Planning – a joint public health and planning work programme to consider how health concerns can best be addressed through planning and how planning can support the Greenwich Health and Wellbeing Strategy, particularly with respect to promoting good physical health and reducing obesity. Proposed work included: Health and Planning event facilitated by the Town and Country Planning Association; Greenwich planning and health document to include RBG expectations around health impact assessment; public health to develop its role in responding to planning applications.

Improving Housing Quality – Poor quality housing is housing that is poorly managed or dangerous. Living in poor quality housing particularly unsafe, cold, damp, noisy or overcrowded homes, has both direct and indirect health impacts. Badly managed homes or homes in poor physical condition put their occupants at risk of deteriorating health, particularly for young, old, disabled or vulnerable residents. Key issues for Royal Greenwich include: the quality of the private rented sector; levels of overcrowding; fuel poverty; demand for social housing and provision of a suitable mix of housing tenure including family housing. Actions include: a focus on improving the private sector through supporting responsible landlords and taking action to identify poor quality landlords; focus on homelessness prevention; supported work with residents to encourage participation in decision making and planning, maximising opportunities to work with registered providers; healthy lifestyle choices and access to training and support services.

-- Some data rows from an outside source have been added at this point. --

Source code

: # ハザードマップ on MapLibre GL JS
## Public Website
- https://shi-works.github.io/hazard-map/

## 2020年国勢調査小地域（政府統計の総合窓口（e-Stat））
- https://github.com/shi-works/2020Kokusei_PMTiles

Environment – The environment impacts on health through the amount and quality of green and open space; cleanliness; encouraging and facilitating physical activity; access to areas suitable for growing food; and air and noise pollution. Good-quality communities and neighbourhoods that enable healthy lifestyles where people feel safe are essential to ensure health equity. Actions include: Investments in safe highways and opportunities for walking and cycling, promoting quality food environments and food growing; play streets; proactive air quality management; encouraging and promoting play streets; proactive noise management; open and green space management; promotion of Greenwich Get Active physical activity programme.